Last Thursday, the International Union for the Conservation of Nature (IUCN) added the migrating monarch butterfly to its endangered species list. Why that matters and what you can do about it are questions to which our speaker this week, Dan Patrick, will provide some answers.
Dan grew up on farms in Fayette and Bourbon County, where his fascination with insects and other wild creatures started early. According to Dan’s sister, Lynn (wife of our own Jeff Thompson), one of the Patrick family’s favorite pictures is of a very young Dan with a butterfly sitting on his nose. After graduating from Bourbon County High School, Dan joined a close friend at Colorado State University, where he received a BS in wildlife biology and met his future wife, Leslie, a Texas girl from Wichita Falls. Following graduation, the two moved to Wichita Falls, where Dan received an MS in biology from Midwestern State University and taught high school biology and environmental science for 32 years and was awarded Science Teacher of the Year by the State of Texas. He was, says his sister, the kind of teacher you hope your children will have, guiding groups of kids in the summer to far off places, spending one week hiking in the rain forest and the next snorkeling in the ocean, and teaching them to love science and nature.
After retiring, Dan and Leslie applied to teach in a foreign country and ended up at Meishi International School in Chengdu, China, for two years. One of Dan’s proudest achievements in that densely populated city was to teach kids who knew birds only as something to eat that they could look out the window and see all kinds of beautiful birds aloft in the sky.

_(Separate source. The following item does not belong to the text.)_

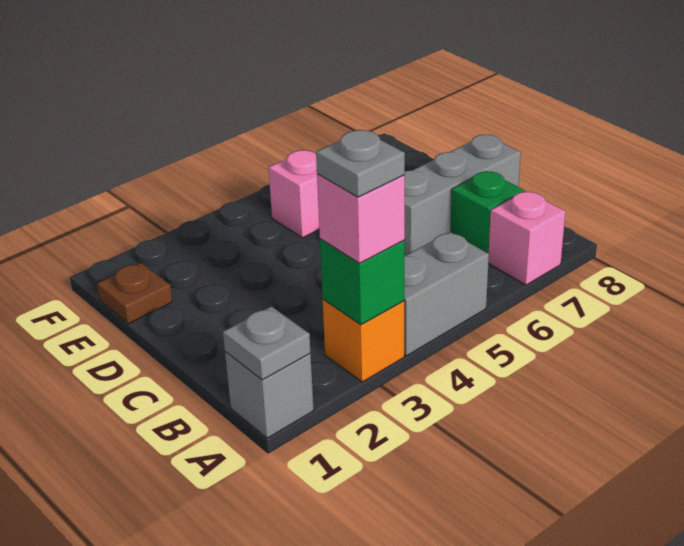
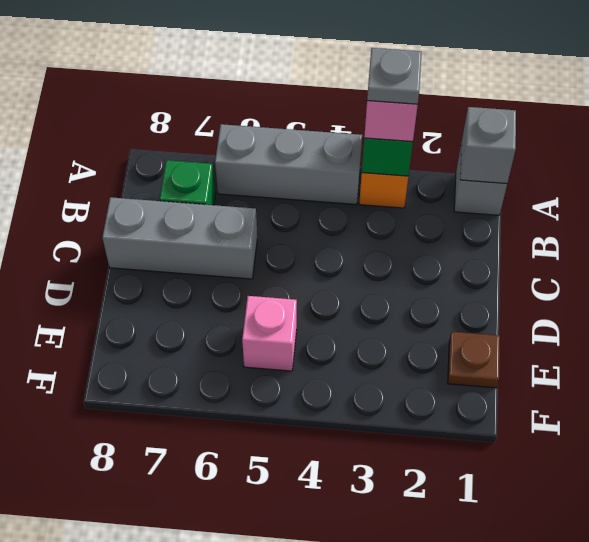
grey plate A1 level 2 -> grey brick A1 level 2
grey brick A4:A5 level 1 -> grey brick A4:A6 level 1
pink brick A7 level 1 -> none

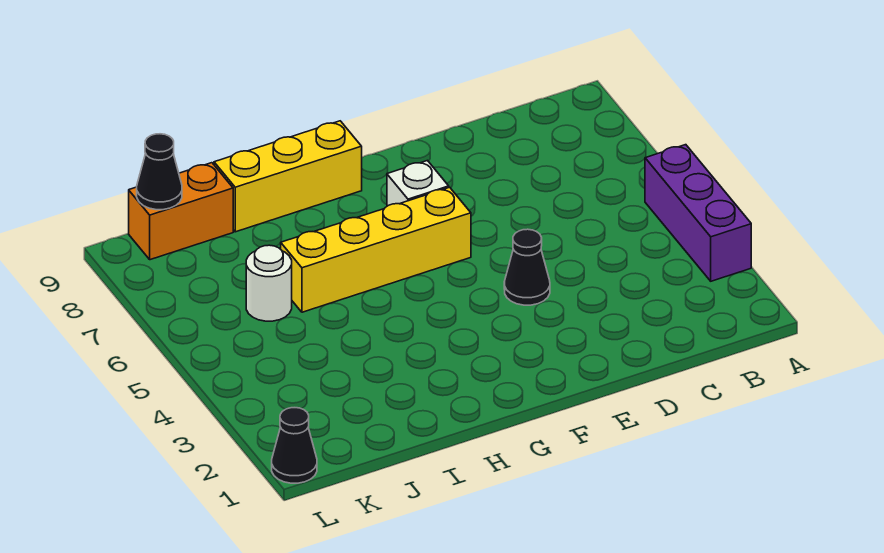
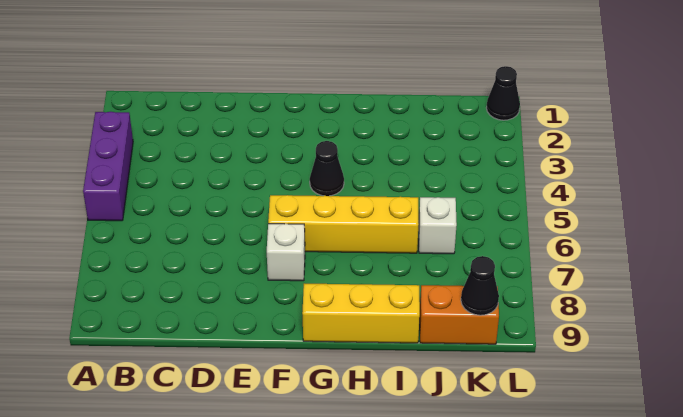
black cone E4 level 1 -> black cone G4 level 1
white round brick J6 level 1 -> white brick J6 level 1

After retiring again in 2019, Dan and Leslie moved to Lexington where Dan says he spends his days with his two kids and five grandkids, birdwatching (he’s an avid birder with the goal of birding in all 50 states now that he’s birded in all of Kentucky’s counties) and volunteering at Floracliff Nature Preserve and the UK Arboretum.
And the secret to his success as a teacher? He has a passion for his subject and he’s an “overall good guy,” says Lynn, and as that comes from his big sister, it’s got to be true. He’s also, according to a member of our club who’s heard him speak twice, an excellent speaker with lots of fascinating information, an accomplished wildlife photographer, and guaranteed to make you laugh.